My books - or rather poor me in my untidy environment of books - are her greatest eyesore. in the brutal struggle for existence my books have lost out to the many shelves and almirahs which according to my wife contain objects of absolute necessity. If I could show you how I and my books have been squeezed into an alcove with some shelves of one corner of the bedroom, you would be moved to tears.

The rest of my books have been dispatched to a room on the first floor. I argued with my wife that I and my books had co-evolved; it is like my environment for me, you can’t destroy my habitat. "Don’t you have any concern for the sole member of that rare species called husband?"

My wife said that "you could survive with your thousand books and the rest of it is an indulgence." I said these are not a thousand but only six hundred. She threatened to count each one of them so I climbed down and it was agreed that if I imported some books from upstairs an equal number would have to be deported.

Now my wife has a suspicion that some illegal immigrants from the first floor are hiding in the pile. Of course, my children have sent me a few hundred in the last few years but they are all legal.

I told her, "I have papers from Amazon, even for the imported ones. Don’t husbands have human rights?" "So long as they don’t create pig stys in bedroom,", she said. The clutter and the pile are intruding into alien territory of her nicely curated corner. "Don’t you quote all the time. I would rather be an unsatisfied Socrates than a satisfied pig’. So, Mr. Socrates of the slums, don’t be a pig."

My wife has served me notice that either I do the needful or she will take things in her own hand. And in matters like these she is an extremist. Either I find a way to somehow accommodate these books on the uppermost shelves by weeding out some for extinction or see them deported en masse. I am a human being; not an uncaring cruel natural agency like Evolution!

I have avoided the task so far by pointing out that the aluminium ladder has become a little unstable and by generally playing on her insecurity that her aging sixty-six plus husband might take a bump. This has worked so far, but for how long? Aluminium ladders can be mended! Our departure from Patna has earned me a reprieve but how long can I be an exile?

I had asked my wife to buy me a pair of walking shoes and a couple of track pants. Normally I am pressurised into accompanying her on these missions because of size issues but over the years I have managed to find comprehensive strategies to evade the demand. But this time she did not say a word. I got my pair of shoes and track pants from Decathlon but the inventory included unintended trekking back pack, a pair of mountain trekking shoes, a rucksack, trekking gloves, trek zip off pants, a solid looking harness, and waterproof all-weather multilayer peel off jacket.

She sat down triumphantly. "When we get back to Patna you are going to go on your climbing expedition and plant the books in proper order, tidy up the clutter on the lower reaches and leave no waste on the top. You are equipped for every season and every eventuality; the activity is perfectly legal and does not violate any of your human rights. I checked up with our family lawyer."
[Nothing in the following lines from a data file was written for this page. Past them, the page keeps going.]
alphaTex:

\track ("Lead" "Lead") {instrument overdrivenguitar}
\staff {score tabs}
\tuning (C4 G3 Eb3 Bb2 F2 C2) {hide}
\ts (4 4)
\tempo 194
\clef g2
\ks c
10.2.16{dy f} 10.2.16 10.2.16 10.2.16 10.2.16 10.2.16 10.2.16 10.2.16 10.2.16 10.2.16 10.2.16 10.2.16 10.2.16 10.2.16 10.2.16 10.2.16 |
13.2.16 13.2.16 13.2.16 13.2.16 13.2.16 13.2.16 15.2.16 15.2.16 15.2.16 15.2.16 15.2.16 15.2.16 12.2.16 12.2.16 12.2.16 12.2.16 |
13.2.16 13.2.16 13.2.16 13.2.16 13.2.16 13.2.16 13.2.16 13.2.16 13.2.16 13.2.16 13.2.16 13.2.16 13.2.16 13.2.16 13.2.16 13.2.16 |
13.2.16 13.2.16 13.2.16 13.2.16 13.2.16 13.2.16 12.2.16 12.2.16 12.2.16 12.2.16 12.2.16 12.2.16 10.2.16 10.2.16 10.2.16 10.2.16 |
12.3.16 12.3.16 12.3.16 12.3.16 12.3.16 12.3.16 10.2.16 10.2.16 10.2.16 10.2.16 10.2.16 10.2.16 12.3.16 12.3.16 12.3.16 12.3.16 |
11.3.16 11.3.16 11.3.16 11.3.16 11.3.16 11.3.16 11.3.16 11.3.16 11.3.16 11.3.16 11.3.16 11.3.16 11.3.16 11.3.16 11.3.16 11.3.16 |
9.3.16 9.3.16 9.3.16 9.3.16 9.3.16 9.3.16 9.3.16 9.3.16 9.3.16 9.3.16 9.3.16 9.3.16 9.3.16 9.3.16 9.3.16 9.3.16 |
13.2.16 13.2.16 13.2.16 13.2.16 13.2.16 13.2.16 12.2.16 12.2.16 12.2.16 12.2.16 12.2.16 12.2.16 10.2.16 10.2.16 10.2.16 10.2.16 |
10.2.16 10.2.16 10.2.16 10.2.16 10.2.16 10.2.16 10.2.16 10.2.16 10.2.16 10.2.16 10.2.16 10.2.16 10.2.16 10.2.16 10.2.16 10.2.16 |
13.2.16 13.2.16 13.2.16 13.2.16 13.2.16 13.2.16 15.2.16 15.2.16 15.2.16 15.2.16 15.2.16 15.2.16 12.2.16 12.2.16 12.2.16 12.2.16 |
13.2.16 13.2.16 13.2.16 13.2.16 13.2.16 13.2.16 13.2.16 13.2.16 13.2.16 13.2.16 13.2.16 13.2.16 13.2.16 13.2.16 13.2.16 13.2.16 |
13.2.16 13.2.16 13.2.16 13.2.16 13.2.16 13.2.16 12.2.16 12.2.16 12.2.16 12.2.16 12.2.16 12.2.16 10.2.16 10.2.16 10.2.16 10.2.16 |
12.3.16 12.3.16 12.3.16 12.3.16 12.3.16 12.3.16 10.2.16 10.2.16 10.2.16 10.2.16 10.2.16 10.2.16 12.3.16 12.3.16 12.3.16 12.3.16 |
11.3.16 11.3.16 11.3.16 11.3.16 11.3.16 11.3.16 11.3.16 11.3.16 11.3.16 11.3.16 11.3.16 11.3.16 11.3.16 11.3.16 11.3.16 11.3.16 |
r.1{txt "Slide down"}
It has steeled my resolution. I shall arise and go now and go to the Arctic tundra, report triumphantly for the Facebook, wearing all that gear, petting a caribou or riding a sled. Chase the lions chasing antelopes and gazelles for lunch in the Serengeti Savannahs in the darkest Africa. At least I would earn some admiring oohs and aahs from known and unknown women friends!


India Today magazine once referred to Manoje Nath, a 1973-batch IPS officer, as being fiercely independent, honest, and upright. Besides his numerous official reports on various issues exposing corruption in the bureaucracy in Bihar, Nath is also a writer extraordinaire expressing his thoughts on subjects ranging from science fiction to the effects of globalization. His sense of humor was evident through his extremely popular series named "Gulliver in Pataliputra" and "Modest Proposals" that were published in the local newspapers.